Nevertheless they published many popular books that bear titles such as Atapuerca our predecessor or The Sierra of Atapuerca, a trip to our origins. In 2008 Emiliano Aguirre, the 'father' of Atapuerca, published a book entitled Homo hispánico. He himself would have chosen a far more neutral title but the publisher wanted Homo hispanicus. Aguirre was horrified, because that would have meant to name a new species. So the title Homo hispánico was a compromise between the marketing strategy of the publisher catering for a Spanish audience and a Spanish anthropologist who considers himself a citizen of the world.

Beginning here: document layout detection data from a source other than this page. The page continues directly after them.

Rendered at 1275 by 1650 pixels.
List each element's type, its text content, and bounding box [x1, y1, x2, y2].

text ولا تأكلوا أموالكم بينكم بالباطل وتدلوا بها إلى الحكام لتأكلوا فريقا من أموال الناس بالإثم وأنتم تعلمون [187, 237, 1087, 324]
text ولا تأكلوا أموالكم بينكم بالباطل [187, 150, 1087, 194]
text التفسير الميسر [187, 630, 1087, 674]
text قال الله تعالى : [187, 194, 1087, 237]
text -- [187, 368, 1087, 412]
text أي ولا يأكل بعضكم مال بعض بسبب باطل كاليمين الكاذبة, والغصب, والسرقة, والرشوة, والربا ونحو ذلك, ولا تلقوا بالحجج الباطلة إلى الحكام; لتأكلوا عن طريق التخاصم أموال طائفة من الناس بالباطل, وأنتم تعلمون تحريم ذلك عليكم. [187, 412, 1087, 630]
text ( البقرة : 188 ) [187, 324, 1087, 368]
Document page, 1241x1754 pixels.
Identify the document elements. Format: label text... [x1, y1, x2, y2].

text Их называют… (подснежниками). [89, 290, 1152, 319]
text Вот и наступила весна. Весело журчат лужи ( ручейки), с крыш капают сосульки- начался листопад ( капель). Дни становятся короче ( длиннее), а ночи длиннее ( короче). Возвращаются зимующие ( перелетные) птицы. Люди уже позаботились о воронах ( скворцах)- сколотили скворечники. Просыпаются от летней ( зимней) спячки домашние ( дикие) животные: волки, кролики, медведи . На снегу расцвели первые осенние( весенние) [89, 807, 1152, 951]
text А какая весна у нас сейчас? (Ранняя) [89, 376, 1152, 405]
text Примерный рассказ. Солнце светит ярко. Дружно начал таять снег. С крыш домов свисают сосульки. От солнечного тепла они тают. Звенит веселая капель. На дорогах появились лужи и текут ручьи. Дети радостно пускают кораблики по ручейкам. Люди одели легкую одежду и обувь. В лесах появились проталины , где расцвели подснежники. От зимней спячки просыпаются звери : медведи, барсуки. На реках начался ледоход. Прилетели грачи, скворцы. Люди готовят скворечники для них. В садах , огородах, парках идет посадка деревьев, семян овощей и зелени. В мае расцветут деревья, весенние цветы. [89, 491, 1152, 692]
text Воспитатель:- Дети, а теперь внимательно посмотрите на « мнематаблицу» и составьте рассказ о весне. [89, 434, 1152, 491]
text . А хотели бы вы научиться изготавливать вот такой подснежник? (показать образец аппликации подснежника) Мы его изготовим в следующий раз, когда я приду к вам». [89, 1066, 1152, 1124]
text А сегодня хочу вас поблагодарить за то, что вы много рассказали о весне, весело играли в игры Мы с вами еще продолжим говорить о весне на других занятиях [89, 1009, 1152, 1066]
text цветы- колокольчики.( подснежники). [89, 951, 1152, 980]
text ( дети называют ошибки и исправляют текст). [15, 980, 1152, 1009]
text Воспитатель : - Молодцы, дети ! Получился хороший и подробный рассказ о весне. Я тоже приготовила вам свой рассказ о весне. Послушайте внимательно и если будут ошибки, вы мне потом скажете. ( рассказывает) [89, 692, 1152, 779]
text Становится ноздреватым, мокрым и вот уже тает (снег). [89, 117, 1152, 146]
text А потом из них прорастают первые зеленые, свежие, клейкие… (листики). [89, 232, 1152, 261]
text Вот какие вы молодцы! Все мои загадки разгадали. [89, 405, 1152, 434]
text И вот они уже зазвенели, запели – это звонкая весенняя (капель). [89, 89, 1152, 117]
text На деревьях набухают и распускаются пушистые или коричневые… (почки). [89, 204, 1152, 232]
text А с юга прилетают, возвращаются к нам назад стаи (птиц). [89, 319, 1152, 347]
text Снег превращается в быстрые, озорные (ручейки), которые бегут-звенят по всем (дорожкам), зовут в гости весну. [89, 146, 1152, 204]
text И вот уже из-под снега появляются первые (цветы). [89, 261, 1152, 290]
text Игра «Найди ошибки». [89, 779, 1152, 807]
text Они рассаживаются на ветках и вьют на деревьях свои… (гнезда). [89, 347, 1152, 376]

So even in the 21st century we find these narratives of descent attached to bones. These narratives are a co-production of scientists, the media and politics. Are catch phrases such as “the first Spaniards” meant literally or rather jokingly? This is not always easy to decide but they seem inextricably linked to the politics of national identity. Spanish history is now considered to begin in Atapuerca.

Last example: Catalonia: If you ask the Catalan palaeontologist Salvador Moyà-Solà about his work, he will tell you about the papers he has just published in high impact journals such as Nature or Science. His team found remains of Miocene apes that roamed what is now Catalonia about 12 million years ago. Moyà-Solà grapples with the question how the precision grip developed in hominoids and not with political quarrels such as Catalonia’s struggle to achieve more autonomy from Madrid.
Yet the research team baptized the new species Pierolapithecus catalaunicus and Anoiapithecus brevirostris (Pierola is a village and Anoia a district of Catalonia). And as if that was not enough in marking them as “Catalan” they gave them the nicknames Jordi, Pau and Lluc.

Pau, for example, is not only a name but also means peace in Catalan. His naming was a protest against the Spanish participation in the war against Iraq in 2003. Even if you are dealing with ancient apes you cannot escape the reality of the society you live in says Moyà-Solà. Donna Haraway’s famous dictum “Primatology is politics by other means” comes to mind. Paleoanthropology, too, has been and continues to be politics by other means.